Aufgaben:
[1] Schreibe den Abschnitt aus dem Text über die Enteignungsinitiative, der mit „Sie waren nicht“ beginnt und mit „erstmals direkt aufeinander.“ endet, noch einmal ab und ersetze darin „Friedenspfeife“ durch „Zigarre“.
[2] Führe den Text über die Enteignungsinitiative und den Chef der Deutsche Wohnen nach seinem letzten Satz weiter.

Textabschnitt:
┄┄┄┄┄┄
Trotz, Wut und persönliche Angriffe: Enteignungsinitiative trifft auf Deutsche Wohnen-Chef

Eine Berliner Initiative hat die Deutsche Wohnen zum Feind auserkoren. Initiator Rouzbeh Taheri saß nun mit Vorstandsvorsitzendem Michael Zahn auf einem Podium.

Sie waren nicht gekommen, um miteinander die Friedenspfeife zu rauchen. Im Gegenteil: Die Positionen von Michael Zahn, Vorstandsvorsitzender der Deutsche Wohnen, und Rouzbeh Taheri, Sprecher der Initiative „Deutsche Wohnen & Co enteignen“ prallten unversöhnlich aufeinander. Bei der diesjährigen ReCon Real Estate Conference zum Thema „Enteignen statt Neubau?“ trafen die beiden Protagonisten am Mittwochabend erstmals direkt aufeinander.
┄┄┄┄┄┄
Gegebene Daten:
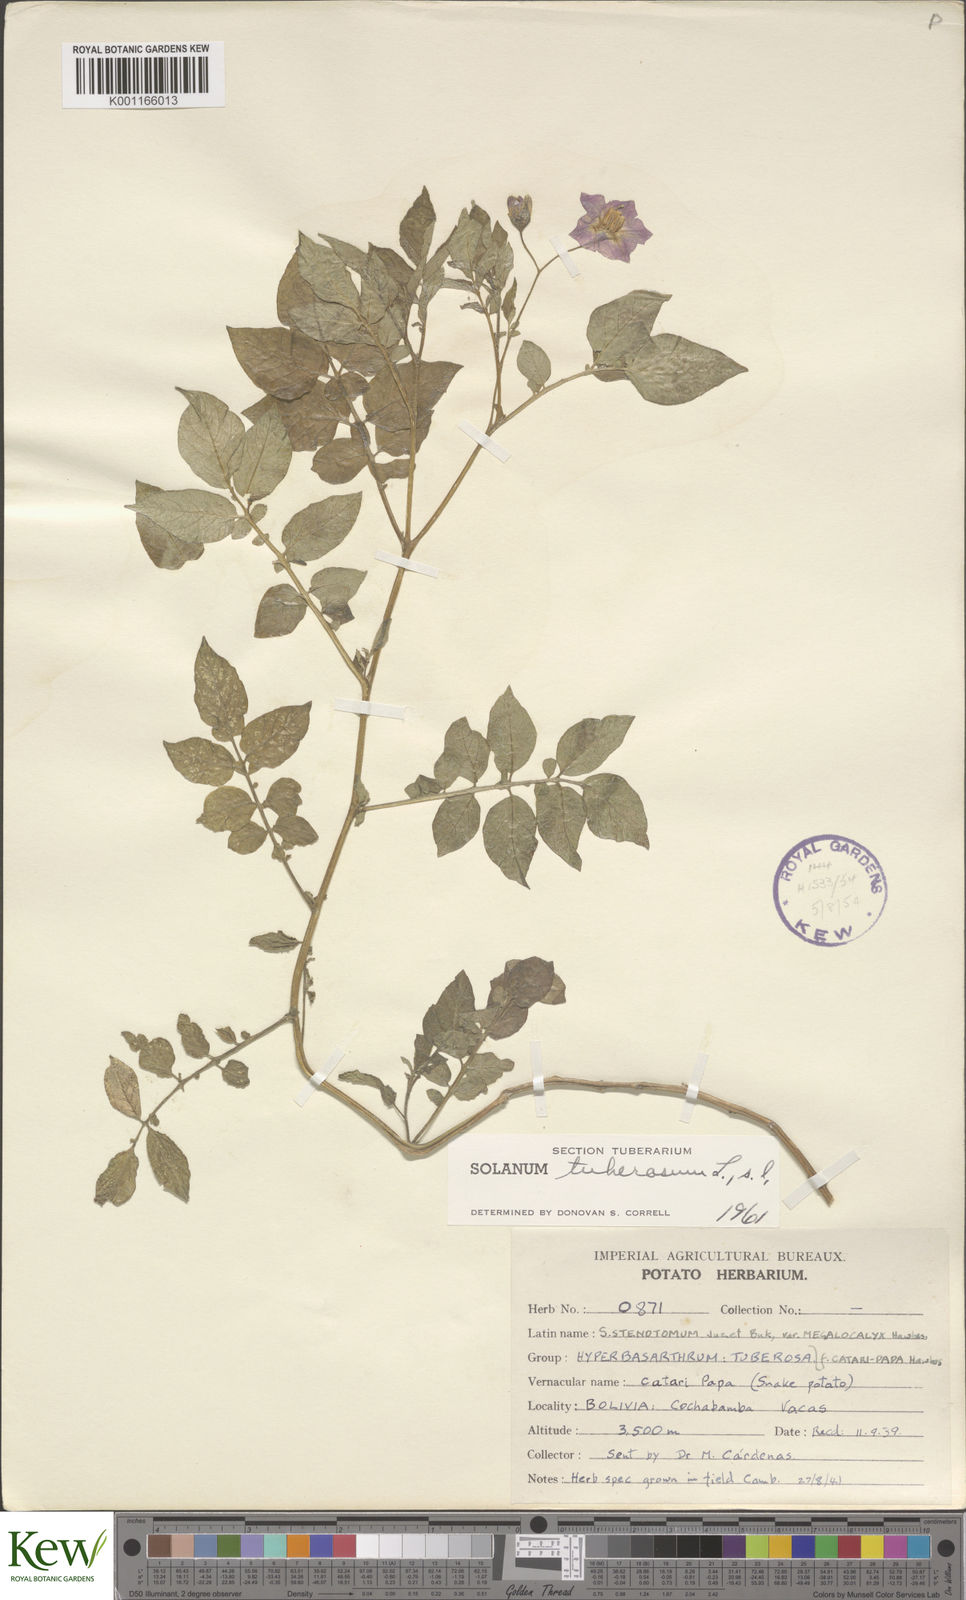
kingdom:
┄┄┄┄┄┄
Erwartete Antworten:
[1]
Sie waren nicht gekommen, um miteinander die Zigarre zu rauchen. Im Gegenteil: Die Positionen von Michael Zahn, Vorstandsvorsitzender der Deutsche Wohnen, und Rouzbeh Taheri, Sprecher der Initiative „Deutsche Wohnen & Co enteignen“ prallten unversöhnlich aufeinander. Bei der diesjährigen ReCon Real Estate Conference zum Thema „Enteignen statt Neubau?“ trafen die beiden Protagonisten am Mittwochabend erstmals direkt aufeinander.

[2]
Während Zahn trotzig bemerkte „wir lassen uns nicht enteignen. Wir sind keine Bananenrepublik“, entgegnete Taheri „die Deutsche Wohnen ist ein Spekulationskonzern. Das ist hier kein Wildwest mehr“. Neben den bekannten Allgemeinplätzen wurde es auch etwas persönlich. Die Enteignung werde für Zahn eines Tages vielleicht noch das kleinere Übel darstellen, sagte Taheri ins Mikro. Zahn wiederum vergaß nicht, darauf hinzuweisen, dass Taheri früher bei der PDS und der Linken eine Rolle gespielt habe.

Die Veranstalter von der weltweit aufgestellten Immobilienkanzlei Greenberg Traurig hatten darauf geachtet, dass die beiden Kontrahenten nicht nebeneinander auf dem Podium im Atrium Tower am Potsdamer Platz sitzen mussten, allenfalls in Sichtweite. Man würdigte sich indes kaum eines Blickes, wie die rund 400 Teilnehmer, größtenteils aus der Immobilienbranche, feststellen konnten.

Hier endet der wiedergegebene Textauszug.